▸ **Source extract**:

>> start

Creation and Redemption of Shares
    According to the Registration Statement, the Fund will offer and 
issue Shares only in aggregations of a specified number of Shares 
(each, a ``Creation Unit''). Creation Unit sizes will be 50,000 Shares 
per Creation Unit. The Creation Unit size for the Fund may change. The 
Fund will issue and redeem Shares only in Creation Units on a 
continuous basis at the NAV per share next determined after receipt of 
an order on a Business Day. The NAV of the Fund will be determined once 
each Business Day, normally as of the close of trading on the New York 
Stock Exchange (normally, 4:00 p.m., E.T.). An order to purchase or 
redeem Creation Units will be deemed to be received on the Business Day 
on which the order is placed provided that the order is placed in 
proper form prior to the applicable cut-off time (typically required by 
2:00 p.m. E.T.). A ``Business Day'' with respect to the Fund will be, 
generally, any day on which the New York Stock Exchange is open for 
business.
    Creation/redemption order cut-off times may be earlier on any day 
that the Securities Industry and Financial Markets Association 
(``SIFMA'') (or applicable exchange or market on which the Portfolio's 
investments are traded) announces an early closing time.
    The consideration for purchase of a Creation Unit of the Fund will 
generally consist of the in-kind deposit of a designated portfolio of 
securities (the ``Deposit Securities'') per each Creation Unit and a 
specified cash payment (the ``Cash Component''). However, consideration 
may consist of the cash value of the Deposit Securities (``Deposit 
Cash'') and Cash Component.
    Together, the Deposit Securities or Deposit Cash, as applicable, 
and the Cash Component will constitute the ``Fund Deposit,'' which 
represents the minimum initial and subsequent investment amount for a 
Creation Unit of the Fund. The ``Cash Component'' is an amount equal to 
the difference between the NAV of the Shares (per Creation Unit) and 
the market value of the Deposit Securities or Deposit Cash, as 
applicable. If the Cash Component is a positive number (i.e., the net 
asset value per Creation Unit exceeds the market value of the Deposit 
Securities or Deposit Cash, as applicable), the Cash Component shall be 
such positive amount. If the Cash Component is a negative number (i.e., 
the net asset value per Creation Unit is less than the market value of 
the Deposit Securities or Deposit Cash, as applicable), the Cash 
Component shall be such negative amount and the creator will be 
entitled to receive cash in an amount equal to the Cash Component. The 
Cash Component serves the function of compensating for any differences 
between the NAV per Creation Unit and the market value of the Deposit 
Securities or Deposit Cash, as applicable.

>> end

▸ **Data extract**:
>> start

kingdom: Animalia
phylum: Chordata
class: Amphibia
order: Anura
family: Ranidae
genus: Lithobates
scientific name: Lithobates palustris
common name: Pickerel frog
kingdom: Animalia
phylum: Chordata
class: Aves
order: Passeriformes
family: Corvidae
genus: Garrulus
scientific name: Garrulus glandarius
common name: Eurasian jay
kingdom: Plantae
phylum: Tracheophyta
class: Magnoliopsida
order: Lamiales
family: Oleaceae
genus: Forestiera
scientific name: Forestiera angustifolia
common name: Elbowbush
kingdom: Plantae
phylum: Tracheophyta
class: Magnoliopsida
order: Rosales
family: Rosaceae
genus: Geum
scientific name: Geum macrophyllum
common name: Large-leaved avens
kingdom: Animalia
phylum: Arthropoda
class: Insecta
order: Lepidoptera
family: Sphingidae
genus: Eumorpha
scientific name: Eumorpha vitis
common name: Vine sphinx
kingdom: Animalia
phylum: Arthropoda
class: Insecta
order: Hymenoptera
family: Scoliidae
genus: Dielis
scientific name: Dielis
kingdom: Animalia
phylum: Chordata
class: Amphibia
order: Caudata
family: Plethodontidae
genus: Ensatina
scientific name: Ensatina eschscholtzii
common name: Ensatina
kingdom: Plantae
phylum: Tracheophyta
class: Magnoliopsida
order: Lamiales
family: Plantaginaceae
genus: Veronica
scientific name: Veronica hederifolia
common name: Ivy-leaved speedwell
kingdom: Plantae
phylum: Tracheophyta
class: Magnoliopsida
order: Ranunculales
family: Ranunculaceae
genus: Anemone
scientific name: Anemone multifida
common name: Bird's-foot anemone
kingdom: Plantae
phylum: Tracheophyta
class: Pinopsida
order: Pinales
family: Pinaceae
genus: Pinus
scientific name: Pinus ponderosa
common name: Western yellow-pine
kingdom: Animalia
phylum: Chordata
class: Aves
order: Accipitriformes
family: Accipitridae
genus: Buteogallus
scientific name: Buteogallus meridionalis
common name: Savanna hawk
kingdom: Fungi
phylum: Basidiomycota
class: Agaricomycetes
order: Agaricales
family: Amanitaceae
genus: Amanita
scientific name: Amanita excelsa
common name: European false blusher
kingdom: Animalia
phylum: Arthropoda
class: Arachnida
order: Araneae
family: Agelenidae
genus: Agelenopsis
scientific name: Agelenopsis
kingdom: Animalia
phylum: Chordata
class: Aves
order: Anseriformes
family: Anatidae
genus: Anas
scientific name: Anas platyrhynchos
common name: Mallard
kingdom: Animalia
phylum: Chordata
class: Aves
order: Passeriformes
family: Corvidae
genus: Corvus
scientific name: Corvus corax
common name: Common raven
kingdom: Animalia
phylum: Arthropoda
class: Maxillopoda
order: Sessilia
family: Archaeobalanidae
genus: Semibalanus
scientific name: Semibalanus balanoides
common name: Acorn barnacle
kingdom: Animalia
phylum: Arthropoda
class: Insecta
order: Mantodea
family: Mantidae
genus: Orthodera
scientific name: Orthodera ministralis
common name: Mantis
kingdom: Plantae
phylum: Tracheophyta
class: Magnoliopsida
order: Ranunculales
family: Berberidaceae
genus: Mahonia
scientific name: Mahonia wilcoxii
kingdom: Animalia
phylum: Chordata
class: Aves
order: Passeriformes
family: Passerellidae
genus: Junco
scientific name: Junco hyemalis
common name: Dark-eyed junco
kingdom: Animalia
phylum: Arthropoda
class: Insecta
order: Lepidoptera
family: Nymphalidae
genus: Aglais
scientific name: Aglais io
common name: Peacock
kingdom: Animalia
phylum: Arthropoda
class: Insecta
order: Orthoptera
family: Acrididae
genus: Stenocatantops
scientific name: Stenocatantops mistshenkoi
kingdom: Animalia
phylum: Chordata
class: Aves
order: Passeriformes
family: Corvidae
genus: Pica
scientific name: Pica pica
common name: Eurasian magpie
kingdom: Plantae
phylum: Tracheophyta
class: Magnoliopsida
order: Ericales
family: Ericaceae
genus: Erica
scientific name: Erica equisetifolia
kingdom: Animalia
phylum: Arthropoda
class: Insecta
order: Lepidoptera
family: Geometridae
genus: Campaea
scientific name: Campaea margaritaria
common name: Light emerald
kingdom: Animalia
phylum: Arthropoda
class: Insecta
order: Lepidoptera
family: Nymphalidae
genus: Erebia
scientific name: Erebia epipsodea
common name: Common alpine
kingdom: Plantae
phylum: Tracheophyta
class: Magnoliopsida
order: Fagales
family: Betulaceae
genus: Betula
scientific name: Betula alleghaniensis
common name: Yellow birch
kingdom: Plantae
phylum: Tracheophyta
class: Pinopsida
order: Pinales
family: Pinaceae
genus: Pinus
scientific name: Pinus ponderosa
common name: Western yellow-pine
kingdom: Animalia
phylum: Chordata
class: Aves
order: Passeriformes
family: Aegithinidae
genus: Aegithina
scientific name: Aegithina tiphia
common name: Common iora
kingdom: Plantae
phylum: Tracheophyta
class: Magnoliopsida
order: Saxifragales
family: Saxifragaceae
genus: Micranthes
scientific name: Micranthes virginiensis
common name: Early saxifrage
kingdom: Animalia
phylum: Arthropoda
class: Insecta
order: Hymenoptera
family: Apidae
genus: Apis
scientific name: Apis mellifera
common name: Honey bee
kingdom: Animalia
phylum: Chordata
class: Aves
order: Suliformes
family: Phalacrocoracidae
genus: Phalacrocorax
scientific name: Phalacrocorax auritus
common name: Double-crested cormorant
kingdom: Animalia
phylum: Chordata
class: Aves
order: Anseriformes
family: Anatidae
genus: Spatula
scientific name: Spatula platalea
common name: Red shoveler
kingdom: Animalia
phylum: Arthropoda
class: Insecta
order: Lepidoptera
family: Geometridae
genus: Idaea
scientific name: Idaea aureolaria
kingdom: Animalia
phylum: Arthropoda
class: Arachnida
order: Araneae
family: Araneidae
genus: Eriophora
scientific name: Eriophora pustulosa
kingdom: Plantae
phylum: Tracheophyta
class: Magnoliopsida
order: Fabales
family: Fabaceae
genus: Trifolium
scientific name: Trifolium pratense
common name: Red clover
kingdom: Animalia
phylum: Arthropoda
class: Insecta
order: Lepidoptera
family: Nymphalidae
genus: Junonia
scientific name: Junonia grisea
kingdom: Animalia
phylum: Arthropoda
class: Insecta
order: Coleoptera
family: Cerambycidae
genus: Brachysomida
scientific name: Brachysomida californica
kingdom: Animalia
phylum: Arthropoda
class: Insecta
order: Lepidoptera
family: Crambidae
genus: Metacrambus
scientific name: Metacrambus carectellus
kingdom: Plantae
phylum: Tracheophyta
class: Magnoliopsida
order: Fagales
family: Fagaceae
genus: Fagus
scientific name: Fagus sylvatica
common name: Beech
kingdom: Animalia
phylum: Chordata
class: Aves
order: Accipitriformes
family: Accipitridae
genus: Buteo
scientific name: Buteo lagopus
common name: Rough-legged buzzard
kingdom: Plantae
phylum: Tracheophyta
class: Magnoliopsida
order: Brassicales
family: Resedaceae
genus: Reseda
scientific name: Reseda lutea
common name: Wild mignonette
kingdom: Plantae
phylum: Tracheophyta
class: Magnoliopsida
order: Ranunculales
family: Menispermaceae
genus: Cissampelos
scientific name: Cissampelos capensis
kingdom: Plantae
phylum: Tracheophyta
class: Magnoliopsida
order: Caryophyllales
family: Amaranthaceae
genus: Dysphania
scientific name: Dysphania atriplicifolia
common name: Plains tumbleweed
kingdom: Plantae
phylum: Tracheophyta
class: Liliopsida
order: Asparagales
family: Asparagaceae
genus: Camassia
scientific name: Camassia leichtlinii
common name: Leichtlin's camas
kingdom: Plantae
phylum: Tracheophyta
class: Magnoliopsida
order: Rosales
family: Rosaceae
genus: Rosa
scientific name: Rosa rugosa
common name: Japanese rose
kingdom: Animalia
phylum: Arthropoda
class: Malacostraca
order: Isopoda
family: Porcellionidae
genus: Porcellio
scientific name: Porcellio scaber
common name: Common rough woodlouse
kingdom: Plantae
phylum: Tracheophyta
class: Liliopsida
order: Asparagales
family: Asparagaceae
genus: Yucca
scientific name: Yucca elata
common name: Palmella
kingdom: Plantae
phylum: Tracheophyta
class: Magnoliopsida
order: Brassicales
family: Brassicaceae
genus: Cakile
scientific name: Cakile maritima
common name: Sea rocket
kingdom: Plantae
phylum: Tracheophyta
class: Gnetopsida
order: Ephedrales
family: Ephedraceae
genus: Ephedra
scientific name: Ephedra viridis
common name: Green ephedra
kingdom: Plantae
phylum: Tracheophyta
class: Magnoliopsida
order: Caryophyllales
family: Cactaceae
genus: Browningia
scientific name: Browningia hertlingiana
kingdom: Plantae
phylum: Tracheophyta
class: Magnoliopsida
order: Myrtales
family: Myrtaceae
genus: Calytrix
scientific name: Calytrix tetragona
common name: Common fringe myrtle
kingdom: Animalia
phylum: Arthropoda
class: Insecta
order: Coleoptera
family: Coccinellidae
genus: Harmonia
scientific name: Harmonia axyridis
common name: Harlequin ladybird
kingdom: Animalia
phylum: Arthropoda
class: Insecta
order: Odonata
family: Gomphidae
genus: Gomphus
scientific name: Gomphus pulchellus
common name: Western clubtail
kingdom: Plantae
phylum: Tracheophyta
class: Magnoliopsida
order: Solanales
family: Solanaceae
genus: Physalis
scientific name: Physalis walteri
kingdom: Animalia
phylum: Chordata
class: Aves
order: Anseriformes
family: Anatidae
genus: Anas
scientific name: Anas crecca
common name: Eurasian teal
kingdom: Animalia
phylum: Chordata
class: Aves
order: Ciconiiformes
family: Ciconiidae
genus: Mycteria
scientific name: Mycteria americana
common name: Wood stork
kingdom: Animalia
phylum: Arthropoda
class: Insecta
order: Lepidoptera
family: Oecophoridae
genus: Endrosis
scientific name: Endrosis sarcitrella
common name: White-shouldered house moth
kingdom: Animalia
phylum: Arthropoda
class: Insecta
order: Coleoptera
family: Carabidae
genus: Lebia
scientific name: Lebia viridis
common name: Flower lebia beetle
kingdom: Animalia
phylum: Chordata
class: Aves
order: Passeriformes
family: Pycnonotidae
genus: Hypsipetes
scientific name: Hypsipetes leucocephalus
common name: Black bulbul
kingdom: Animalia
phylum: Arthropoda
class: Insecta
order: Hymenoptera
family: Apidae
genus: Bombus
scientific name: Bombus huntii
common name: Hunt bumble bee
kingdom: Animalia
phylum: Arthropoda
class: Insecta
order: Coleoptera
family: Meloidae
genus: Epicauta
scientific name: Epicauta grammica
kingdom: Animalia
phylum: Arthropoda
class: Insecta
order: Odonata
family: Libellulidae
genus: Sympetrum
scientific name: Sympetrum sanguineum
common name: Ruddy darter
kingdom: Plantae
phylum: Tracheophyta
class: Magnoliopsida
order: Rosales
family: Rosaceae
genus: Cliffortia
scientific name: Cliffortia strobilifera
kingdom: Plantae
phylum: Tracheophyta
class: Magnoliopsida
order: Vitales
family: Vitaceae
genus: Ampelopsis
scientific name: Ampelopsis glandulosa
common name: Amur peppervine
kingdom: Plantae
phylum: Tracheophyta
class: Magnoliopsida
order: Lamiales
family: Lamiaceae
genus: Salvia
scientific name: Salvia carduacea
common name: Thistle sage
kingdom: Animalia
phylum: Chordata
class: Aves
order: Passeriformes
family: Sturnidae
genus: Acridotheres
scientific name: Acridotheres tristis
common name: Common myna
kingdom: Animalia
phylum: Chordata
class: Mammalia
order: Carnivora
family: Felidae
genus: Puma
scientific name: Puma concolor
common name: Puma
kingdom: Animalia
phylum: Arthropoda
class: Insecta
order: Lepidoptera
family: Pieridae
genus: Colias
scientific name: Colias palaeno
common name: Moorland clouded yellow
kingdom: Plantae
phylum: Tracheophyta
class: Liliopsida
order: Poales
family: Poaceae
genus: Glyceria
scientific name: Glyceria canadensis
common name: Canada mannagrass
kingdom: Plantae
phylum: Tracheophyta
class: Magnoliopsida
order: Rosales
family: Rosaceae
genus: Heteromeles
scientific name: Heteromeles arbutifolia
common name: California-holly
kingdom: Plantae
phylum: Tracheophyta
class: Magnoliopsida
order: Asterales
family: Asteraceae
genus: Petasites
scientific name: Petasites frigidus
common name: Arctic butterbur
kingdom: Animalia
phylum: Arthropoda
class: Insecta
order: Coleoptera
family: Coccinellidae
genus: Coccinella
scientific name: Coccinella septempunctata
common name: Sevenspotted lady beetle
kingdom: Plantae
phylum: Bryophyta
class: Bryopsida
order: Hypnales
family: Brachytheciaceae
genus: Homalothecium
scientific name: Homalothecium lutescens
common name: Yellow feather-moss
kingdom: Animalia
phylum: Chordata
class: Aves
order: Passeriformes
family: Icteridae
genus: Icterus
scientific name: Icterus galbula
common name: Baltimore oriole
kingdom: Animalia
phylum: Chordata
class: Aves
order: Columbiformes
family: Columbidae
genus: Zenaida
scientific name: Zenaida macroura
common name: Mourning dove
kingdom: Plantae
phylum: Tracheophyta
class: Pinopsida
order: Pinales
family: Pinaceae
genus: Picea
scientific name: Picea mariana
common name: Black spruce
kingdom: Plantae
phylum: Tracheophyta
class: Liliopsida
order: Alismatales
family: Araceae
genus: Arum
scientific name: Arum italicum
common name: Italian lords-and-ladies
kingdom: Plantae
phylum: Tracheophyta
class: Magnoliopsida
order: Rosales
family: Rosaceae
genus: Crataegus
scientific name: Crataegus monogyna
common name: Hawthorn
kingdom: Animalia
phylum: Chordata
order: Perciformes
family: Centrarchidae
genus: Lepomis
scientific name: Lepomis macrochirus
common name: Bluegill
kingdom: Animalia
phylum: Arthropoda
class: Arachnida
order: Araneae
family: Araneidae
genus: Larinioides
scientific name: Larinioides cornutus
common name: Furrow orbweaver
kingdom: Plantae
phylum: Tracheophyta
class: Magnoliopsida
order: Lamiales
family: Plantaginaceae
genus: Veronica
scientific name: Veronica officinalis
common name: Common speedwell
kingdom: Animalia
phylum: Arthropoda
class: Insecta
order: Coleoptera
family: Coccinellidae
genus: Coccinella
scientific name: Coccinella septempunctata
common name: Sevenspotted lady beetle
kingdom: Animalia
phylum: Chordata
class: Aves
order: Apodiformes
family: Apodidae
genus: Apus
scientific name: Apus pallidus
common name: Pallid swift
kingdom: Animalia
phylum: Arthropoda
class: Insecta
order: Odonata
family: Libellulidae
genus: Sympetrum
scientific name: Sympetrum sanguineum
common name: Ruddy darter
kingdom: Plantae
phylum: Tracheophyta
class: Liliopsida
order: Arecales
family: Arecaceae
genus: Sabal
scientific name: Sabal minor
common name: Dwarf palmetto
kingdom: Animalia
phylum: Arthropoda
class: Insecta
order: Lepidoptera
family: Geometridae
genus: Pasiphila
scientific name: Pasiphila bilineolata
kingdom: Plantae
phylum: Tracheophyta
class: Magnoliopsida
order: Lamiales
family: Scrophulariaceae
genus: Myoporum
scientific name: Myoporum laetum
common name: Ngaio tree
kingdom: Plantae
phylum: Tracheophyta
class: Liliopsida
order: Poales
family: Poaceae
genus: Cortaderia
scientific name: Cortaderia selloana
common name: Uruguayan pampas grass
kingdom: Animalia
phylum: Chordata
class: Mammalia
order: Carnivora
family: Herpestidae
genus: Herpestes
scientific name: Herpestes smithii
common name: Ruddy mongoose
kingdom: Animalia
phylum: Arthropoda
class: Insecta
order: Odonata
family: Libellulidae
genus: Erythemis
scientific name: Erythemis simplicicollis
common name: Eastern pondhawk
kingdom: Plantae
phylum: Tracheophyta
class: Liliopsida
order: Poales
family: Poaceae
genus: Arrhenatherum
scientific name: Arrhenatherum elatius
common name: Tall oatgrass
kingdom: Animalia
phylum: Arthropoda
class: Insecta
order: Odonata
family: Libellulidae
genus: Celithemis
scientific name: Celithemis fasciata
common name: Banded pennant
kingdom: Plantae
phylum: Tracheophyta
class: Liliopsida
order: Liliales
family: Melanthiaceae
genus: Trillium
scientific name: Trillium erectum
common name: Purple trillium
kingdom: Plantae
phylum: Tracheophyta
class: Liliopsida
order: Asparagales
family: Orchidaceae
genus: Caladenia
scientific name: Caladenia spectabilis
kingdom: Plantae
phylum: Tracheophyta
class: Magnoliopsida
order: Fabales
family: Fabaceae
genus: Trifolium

>> end

▸ **Brief**: Condense the paragraph in the share creation excerpt that begins "According to the Registration Statement" into a short bulleted list, keeping its main facts.

▸ **Response to the exercise**:
- The Fund offers, issues and redeems Shares only in Creation Units of 50,000 Shares each, and this size may change.
- Creation Units are issued and redeemed continuously at the NAV per share next determined after an order is received on a Business Day.
- NAV is determined once each Business Day, normally as of the close of trading on the New York Stock Exchange (normally 4:00 p.m. E.T.).
- An order counts as received on the Business Day it is placed if it is in proper form before the cut-off time, which is typically 2:00 p.m. E.T.
- A Business Day is generally any day the New York Stock Exchange is open for business.